Grilled Pork CHop – Seasonal Strawberry Mostarda – Grilled Garlic Scapes – Blue Corn Polenta – Local Goat Cheese & Basil
Fresh Local Vegetables – 3 Herb Creme Frache Dip – Homemade Gluten Free Seed & Nut Crackers
Brown Butter Pan Seared Sea Scallops – Sorrel Pesto – Local Squash & Blossoms – Herb Oil
Baked Local Crab Apples – Pie Spice Oat Crumble – Dark Chocolate & Red Chile Ganache – Edible Chamomile Flowers
Brenda Steele is a private chef & recipe writer, who specializes in menu development. She takes great pleasure in the opportunity to create vibrant, delicious & nourishing meals using high quality local & seasonal ingredients. She particularly enjoys bringing the traditional food practices of: pickling, cheese making, salt curing, fermenting & preserving into her culinary work, along with foraging wild edible flora & fauna to add special touches to a meal.

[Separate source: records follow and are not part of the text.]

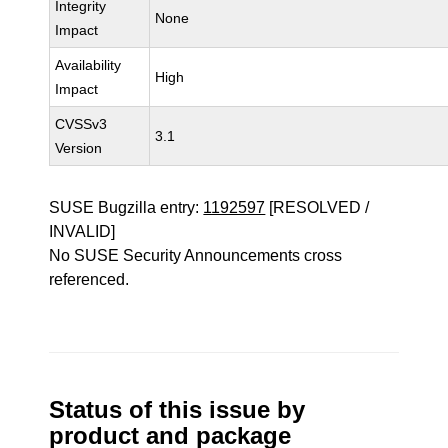
Integrity
None
Impact
Availability
High
Impact
CVSSv3
3.1
Version
SUSE Bugzilla entry:
1192597
[RESOLVED /
INVALID]
No SUSE Security Announcements cross
referenced.
Status of this issue by
product and package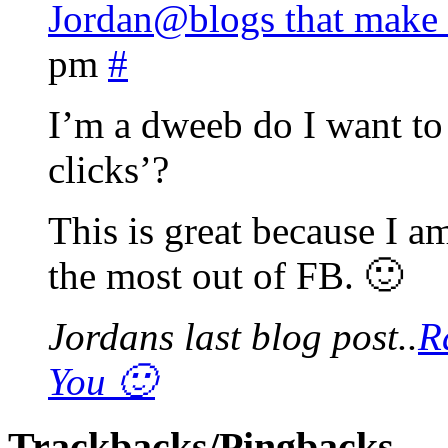
Jordan@blogs that make
pm
#
I’m a dweeb do I want to
clicks’?
This is great because I a
the most out of FB. 🙂
Jordans last blog post..
R
You 🙂
Trackbacks/Pingbacks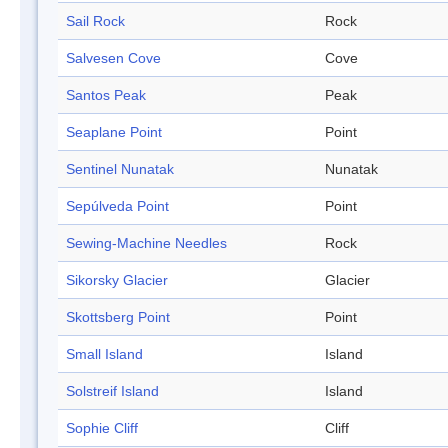
Sail Rock
Rock
Salvesen Cove
Cove
Santos Peak
Peak
Seaplane Point
Point
Sentinel Nunatak
Nunatak
Sepúlveda Point
Point
Sewing-Machine Needles
Rock
Sikorsky Glacier
Glacier
Skottsberg Point
Point
Small Island
Island
Solstreif Island
Island
Sophie Cliff
Cliff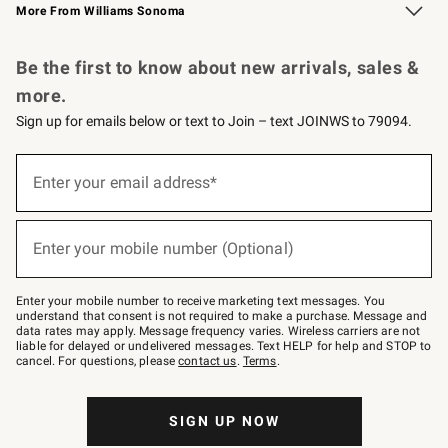
More From Williams Sonoma
Request a Catalog
Personalized Wine
Williams Sonoma Wine Shop
Be the first to know about new arrivals, sales &
more.
Sign up for emails below or text to Join – text JOINWS to 79094.
Sign
up
Enter your email address*
(required)
for
emails
below
or
Enter your mobile number (Optional)
text
(required)
to
Join
–
Enter your mobile number to receive marketing text messages. You
text
understand that consent is not required to make a purchase. Message and
JOINWS
data rates may apply. Message frequency varies. Wireless carriers are not
to
liable for delayed or undelivered messages. Text HELP for help and STOP to
79094.
cancel. For questions, please
contact us
.
Terms
.
SIGN UP NOW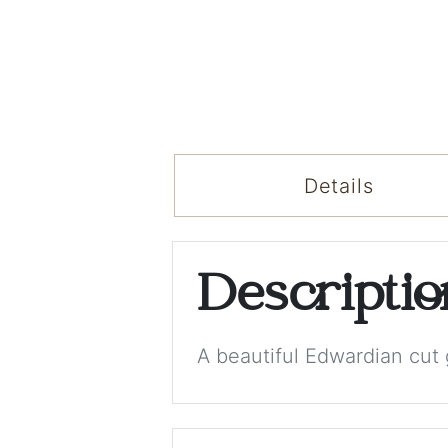
Details
Descripti
A beautiful Edwardian cut 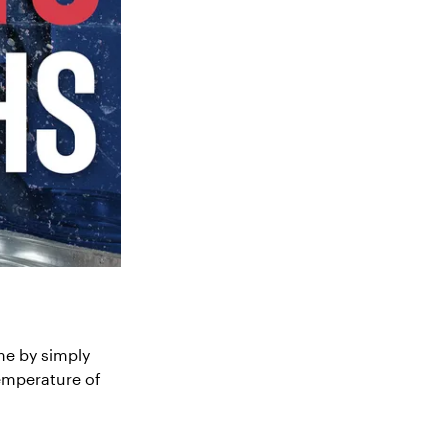
me by simply
temperature of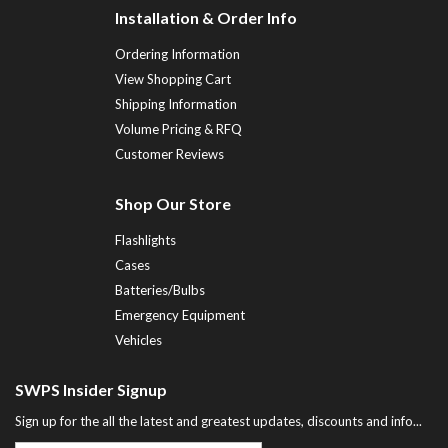
Installation & Order Info
Ordering Information
View Shopping Cart
Shipping Information
Volume Pricing & RFQ
Customer Reviews
Shop Our Store
Flashlights
Cases
Batteries/Bulbs
Emergency Equipment
Vehicles
SWPS Insider Signup
Sign up for the all the latest and greatest updates, discounts and info...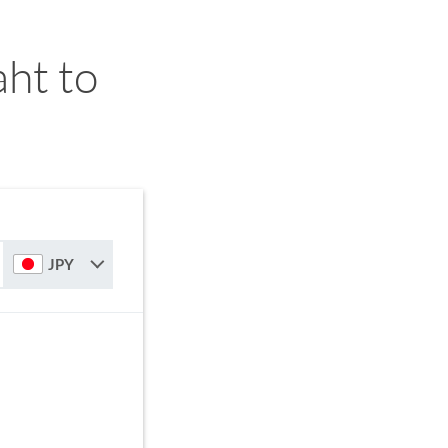
ht to
JPY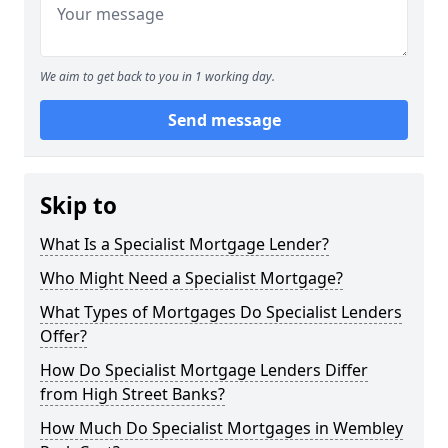
We aim to get back to you in 1 working day.
Send message
Skip to
What Is a Specialist Mortgage Lender?
Who Might Need a Specialist Mortgage?
What Types of Mortgages Do Specialist Lenders
Offer?
How Do Specialist Mortgage Lenders Differ
from High Street Banks?
How Much Do Specialist Mortgages in Wembley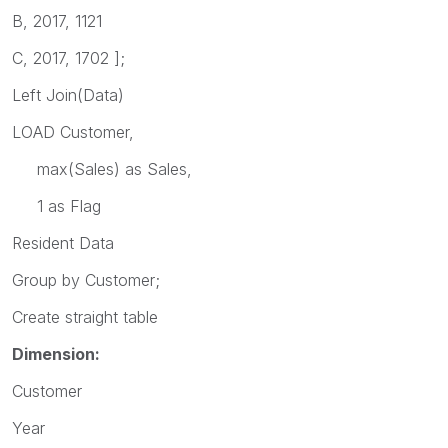
B, 2017, 1121
C, 2017, 1702 ];
Left Join(Data)
LOAD Customer,
max(Sales) as Sales,
1 as Flag
Resident Data
Group by Customer;
Create straight table
Dimension:
Customer
Year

For 10 years she worked as a private chef in the professional yachting industry, traveling throughout the globe. She considers her nomadic-chef lifestyle to have played a pivotal role in developing her eclectic & adventurous food aesthetic, as well as her bold & colorful palette; having been profoundly influence by the foods and cultures she has explored over the years.
When she is not developing menus, writing recipes, or hosting a private client dinner, she enjoys rambling alone in the woods for a cache of wild boletes & thimbleberries.